## What this task involves
Ignoring every picture, return the lines of the listing below word for word, from the line that holds "15: (304, 234, 6.89)" through the line that holds "42: (268, 451, 3.38)".

Start of Block

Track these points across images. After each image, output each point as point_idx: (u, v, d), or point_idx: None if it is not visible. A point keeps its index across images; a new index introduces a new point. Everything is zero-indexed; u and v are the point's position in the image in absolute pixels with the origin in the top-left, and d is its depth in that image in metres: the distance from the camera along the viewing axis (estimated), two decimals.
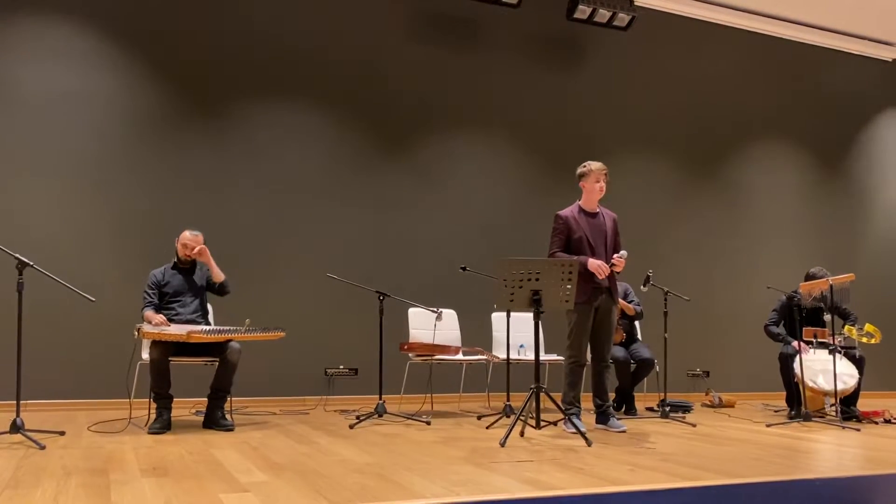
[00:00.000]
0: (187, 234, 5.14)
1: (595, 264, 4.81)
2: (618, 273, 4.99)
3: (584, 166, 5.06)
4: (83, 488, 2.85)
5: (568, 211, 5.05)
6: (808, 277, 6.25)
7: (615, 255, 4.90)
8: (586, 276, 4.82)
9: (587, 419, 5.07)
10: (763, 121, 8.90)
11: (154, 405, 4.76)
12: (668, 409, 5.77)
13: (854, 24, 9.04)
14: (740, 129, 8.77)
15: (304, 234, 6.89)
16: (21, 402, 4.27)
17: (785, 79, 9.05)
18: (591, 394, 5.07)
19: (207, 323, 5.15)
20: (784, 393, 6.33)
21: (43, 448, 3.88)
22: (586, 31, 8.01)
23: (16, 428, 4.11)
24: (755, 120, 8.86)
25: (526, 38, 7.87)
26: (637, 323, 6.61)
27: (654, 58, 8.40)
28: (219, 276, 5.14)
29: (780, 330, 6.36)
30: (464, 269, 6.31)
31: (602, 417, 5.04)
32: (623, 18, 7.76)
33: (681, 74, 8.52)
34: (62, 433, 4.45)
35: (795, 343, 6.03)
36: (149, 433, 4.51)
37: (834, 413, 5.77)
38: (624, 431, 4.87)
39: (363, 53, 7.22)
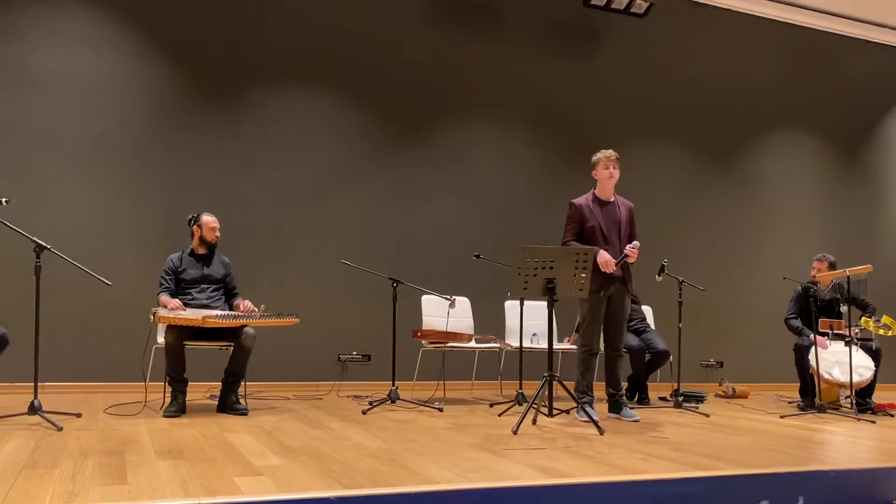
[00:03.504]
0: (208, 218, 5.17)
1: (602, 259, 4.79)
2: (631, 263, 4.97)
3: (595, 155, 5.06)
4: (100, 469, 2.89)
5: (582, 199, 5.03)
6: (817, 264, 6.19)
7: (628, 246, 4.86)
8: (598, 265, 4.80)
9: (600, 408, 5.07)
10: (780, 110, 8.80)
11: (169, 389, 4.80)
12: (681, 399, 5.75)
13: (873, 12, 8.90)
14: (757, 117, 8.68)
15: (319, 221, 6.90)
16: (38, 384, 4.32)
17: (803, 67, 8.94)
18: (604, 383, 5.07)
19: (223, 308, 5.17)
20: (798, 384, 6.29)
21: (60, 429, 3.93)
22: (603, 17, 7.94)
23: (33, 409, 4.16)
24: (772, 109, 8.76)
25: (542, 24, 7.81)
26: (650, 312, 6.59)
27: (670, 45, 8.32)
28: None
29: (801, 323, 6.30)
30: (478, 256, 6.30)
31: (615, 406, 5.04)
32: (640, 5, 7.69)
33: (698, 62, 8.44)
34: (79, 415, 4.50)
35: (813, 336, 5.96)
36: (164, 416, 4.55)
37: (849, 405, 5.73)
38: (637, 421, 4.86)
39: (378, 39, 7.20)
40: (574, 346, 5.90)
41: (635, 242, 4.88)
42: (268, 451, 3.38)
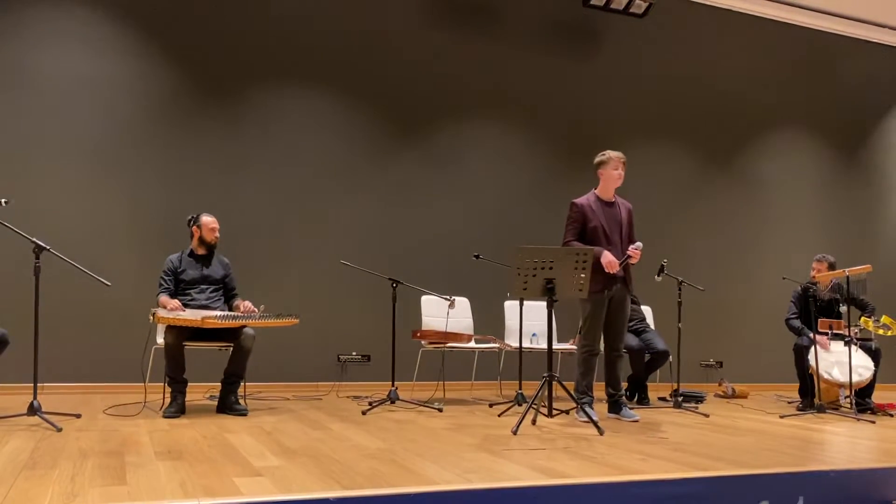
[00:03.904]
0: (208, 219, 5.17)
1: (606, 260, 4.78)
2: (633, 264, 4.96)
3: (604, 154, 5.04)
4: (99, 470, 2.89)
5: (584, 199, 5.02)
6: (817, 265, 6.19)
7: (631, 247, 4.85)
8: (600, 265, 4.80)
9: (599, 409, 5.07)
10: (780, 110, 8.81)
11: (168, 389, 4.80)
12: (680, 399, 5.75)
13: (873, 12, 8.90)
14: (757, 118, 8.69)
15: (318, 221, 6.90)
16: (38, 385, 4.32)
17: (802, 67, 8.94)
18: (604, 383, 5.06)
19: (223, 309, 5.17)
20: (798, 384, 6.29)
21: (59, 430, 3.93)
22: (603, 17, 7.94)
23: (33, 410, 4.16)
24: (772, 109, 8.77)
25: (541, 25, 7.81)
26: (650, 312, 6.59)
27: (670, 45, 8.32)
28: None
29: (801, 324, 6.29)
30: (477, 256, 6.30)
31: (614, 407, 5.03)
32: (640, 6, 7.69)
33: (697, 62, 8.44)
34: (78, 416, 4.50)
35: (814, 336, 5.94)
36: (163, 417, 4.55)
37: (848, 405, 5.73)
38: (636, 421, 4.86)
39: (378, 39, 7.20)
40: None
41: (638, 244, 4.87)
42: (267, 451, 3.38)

End of Block
Start of Block

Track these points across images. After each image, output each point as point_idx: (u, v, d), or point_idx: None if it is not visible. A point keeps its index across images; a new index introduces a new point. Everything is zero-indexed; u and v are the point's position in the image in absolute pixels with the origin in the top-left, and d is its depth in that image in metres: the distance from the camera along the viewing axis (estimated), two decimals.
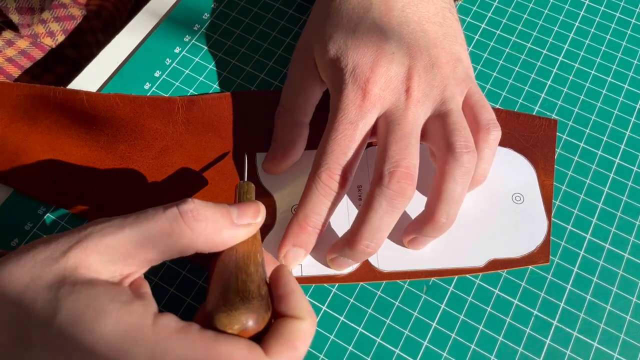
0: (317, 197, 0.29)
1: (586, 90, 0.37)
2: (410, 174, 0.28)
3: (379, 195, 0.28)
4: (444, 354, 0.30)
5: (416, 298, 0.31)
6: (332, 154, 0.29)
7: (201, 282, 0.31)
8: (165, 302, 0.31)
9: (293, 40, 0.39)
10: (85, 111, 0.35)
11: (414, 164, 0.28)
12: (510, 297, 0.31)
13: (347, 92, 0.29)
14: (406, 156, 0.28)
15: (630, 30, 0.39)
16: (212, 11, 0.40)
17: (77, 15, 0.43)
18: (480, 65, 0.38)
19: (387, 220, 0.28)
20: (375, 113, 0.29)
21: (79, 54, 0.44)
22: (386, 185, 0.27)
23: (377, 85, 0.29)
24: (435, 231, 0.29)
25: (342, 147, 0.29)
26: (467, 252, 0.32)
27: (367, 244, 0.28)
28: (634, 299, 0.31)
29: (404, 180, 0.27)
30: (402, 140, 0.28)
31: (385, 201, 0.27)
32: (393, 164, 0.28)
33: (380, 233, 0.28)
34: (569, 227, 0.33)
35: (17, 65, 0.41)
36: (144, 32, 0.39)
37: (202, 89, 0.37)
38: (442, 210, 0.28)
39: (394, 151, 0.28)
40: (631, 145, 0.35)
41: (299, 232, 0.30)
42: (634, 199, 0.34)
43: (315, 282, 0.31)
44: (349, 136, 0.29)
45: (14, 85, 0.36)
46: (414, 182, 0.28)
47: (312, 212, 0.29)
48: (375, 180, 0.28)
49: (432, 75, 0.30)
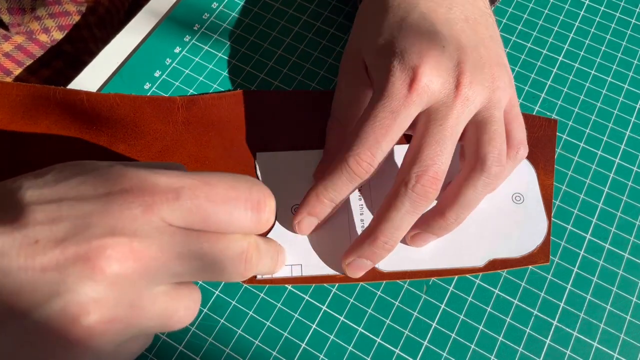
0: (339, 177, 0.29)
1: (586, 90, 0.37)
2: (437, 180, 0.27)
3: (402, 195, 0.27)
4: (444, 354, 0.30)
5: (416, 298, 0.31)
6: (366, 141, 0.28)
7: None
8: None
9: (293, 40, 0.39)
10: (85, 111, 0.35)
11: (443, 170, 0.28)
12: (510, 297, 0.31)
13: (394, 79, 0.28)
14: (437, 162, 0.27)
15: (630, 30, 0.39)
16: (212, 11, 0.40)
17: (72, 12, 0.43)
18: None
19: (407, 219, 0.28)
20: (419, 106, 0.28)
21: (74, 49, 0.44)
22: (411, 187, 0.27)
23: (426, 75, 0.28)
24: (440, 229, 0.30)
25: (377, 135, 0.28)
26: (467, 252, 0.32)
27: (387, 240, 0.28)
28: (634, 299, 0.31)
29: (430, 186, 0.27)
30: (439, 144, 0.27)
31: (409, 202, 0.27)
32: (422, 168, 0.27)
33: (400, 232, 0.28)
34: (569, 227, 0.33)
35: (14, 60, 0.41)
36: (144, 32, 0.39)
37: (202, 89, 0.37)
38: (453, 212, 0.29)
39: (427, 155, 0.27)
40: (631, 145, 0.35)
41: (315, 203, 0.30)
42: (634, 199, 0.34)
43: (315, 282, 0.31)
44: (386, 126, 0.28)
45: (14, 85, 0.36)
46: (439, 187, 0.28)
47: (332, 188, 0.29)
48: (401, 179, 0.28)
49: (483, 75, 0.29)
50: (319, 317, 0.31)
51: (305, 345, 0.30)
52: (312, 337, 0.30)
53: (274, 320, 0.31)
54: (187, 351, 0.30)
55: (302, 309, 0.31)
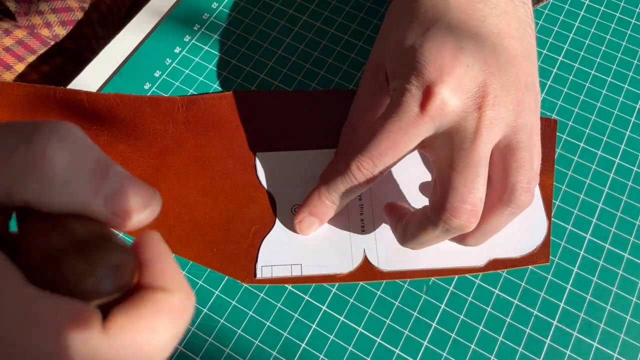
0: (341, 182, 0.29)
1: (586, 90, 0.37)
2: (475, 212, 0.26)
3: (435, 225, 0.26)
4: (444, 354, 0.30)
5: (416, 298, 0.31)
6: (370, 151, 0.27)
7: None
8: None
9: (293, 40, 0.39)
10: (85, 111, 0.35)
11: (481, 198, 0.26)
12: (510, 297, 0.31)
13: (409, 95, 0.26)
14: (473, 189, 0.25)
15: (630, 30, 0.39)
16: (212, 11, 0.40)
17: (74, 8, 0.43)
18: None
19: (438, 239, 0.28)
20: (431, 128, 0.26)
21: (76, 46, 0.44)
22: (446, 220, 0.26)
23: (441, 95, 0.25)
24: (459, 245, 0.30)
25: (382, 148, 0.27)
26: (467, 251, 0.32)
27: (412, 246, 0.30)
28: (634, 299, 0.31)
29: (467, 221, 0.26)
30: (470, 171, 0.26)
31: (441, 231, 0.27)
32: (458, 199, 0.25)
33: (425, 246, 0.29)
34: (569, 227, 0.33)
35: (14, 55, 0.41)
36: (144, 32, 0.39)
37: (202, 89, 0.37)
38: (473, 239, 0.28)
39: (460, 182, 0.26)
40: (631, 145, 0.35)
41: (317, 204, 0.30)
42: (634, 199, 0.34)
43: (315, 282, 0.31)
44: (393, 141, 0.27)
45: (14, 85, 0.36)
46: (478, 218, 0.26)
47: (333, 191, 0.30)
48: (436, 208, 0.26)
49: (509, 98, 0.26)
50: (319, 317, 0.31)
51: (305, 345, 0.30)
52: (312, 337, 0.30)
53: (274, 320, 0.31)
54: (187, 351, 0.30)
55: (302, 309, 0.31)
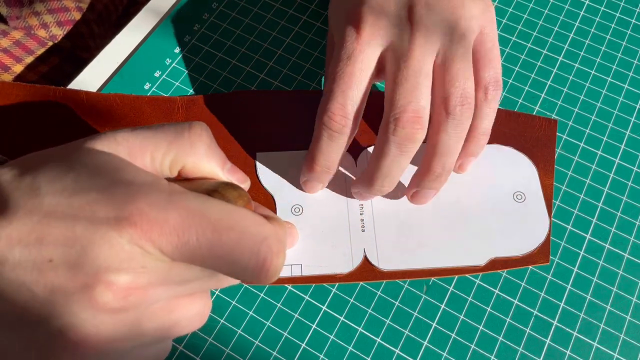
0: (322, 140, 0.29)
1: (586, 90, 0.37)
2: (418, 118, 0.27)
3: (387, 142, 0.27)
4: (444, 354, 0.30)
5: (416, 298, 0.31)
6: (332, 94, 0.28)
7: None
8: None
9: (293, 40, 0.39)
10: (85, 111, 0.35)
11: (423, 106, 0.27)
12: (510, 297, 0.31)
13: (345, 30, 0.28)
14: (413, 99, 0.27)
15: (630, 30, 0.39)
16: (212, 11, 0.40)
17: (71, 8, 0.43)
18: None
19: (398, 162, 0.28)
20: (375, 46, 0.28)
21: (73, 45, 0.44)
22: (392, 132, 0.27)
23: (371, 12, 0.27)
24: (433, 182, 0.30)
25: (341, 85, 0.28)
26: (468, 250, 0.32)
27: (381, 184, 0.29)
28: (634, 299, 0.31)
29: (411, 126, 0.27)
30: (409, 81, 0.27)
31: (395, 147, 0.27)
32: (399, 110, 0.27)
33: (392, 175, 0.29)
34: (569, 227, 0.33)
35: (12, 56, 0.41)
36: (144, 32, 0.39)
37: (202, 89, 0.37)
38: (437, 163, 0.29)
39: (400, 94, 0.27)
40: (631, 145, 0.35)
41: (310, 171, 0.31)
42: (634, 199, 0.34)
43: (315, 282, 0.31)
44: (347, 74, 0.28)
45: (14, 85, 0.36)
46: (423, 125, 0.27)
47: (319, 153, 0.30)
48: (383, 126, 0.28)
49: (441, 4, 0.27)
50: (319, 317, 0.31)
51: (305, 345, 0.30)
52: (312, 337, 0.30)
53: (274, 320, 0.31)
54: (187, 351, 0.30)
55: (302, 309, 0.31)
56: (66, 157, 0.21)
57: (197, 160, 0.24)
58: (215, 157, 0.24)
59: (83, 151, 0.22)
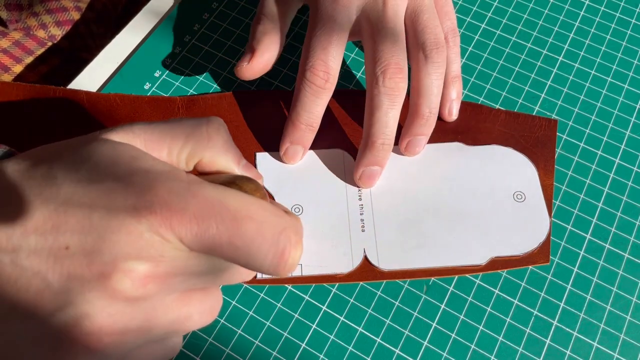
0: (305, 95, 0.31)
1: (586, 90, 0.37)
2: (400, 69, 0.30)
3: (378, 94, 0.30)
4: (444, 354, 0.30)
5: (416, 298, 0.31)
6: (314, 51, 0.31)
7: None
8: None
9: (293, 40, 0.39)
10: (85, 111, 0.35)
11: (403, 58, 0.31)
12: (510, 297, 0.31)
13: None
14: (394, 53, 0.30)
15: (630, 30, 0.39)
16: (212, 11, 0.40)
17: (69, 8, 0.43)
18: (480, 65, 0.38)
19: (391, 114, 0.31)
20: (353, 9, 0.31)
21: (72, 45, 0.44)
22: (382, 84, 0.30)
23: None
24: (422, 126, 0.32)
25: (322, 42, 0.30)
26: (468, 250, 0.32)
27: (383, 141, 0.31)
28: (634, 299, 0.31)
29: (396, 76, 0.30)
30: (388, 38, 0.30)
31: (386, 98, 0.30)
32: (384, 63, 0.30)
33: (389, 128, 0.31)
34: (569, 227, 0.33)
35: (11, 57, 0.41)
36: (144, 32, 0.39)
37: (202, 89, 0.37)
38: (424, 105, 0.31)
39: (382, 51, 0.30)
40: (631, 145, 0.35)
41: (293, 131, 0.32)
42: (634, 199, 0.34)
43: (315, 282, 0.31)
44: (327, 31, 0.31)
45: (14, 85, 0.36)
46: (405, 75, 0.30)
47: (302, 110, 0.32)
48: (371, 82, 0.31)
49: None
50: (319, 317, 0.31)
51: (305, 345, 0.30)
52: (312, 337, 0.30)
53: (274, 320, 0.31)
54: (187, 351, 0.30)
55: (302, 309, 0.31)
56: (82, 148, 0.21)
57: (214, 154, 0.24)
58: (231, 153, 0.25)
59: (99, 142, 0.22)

End of Block

## Task result
15: (304, 234, 6.89)
16: (21, 402, 4.27)
17: (785, 79, 9.05)
18: (591, 394, 5.07)
19: (207, 323, 5.15)
20: (784, 393, 6.33)
21: (43, 448, 3.88)
22: (586, 31, 8.01)
23: (16, 428, 4.11)
24: (755, 120, 8.86)
25: (526, 38, 7.87)
26: (637, 323, 6.61)
27: (654, 58, 8.40)
28: (219, 276, 5.14)
29: (780, 330, 6.36)
30: (464, 269, 6.31)
31: (602, 417, 5.04)
32: (623, 18, 7.76)
33: (681, 74, 8.52)
34: (62, 433, 4.45)
35: (795, 343, 6.03)
36: (149, 433, 4.51)
37: (834, 413, 5.77)
38: (624, 431, 4.87)
39: (363, 53, 7.22)
[00:03.504]
0: (208, 218, 5.17)
1: (602, 259, 4.79)
2: (631, 263, 4.97)
3: (595, 155, 5.06)
4: (100, 469, 2.89)
5: (582, 199, 5.03)
6: (817, 264, 6.19)
7: (628, 246, 4.86)
8: (598, 265, 4.80)
9: (600, 408, 5.07)
10: (780, 110, 8.80)
11: (169, 389, 4.80)
12: (681, 399, 5.75)
13: (873, 12, 8.90)
14: (757, 117, 8.68)
15: (319, 221, 6.90)
16: (38, 384, 4.32)
17: (803, 67, 8.94)
18: (604, 383, 5.07)
19: (223, 308, 5.17)
20: (798, 384, 6.29)
21: (60, 429, 3.93)
22: (603, 17, 7.94)
23: (33, 409, 4.16)
24: (772, 109, 8.76)
25: (542, 24, 7.81)
26: (650, 312, 6.59)
27: (670, 45, 8.32)
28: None
29: (801, 323, 6.30)
30: (478, 256, 6.30)
31: (615, 406, 5.04)
32: (640, 5, 7.69)
33: (698, 62, 8.44)
34: (79, 415, 4.50)
35: (813, 336, 5.96)
36: (164, 416, 4.55)
37: (849, 405, 5.73)
38: (637, 421, 4.86)
39: (378, 39, 7.20)
40: (574, 346, 5.90)
41: (635, 242, 4.88)
42: (268, 451, 3.38)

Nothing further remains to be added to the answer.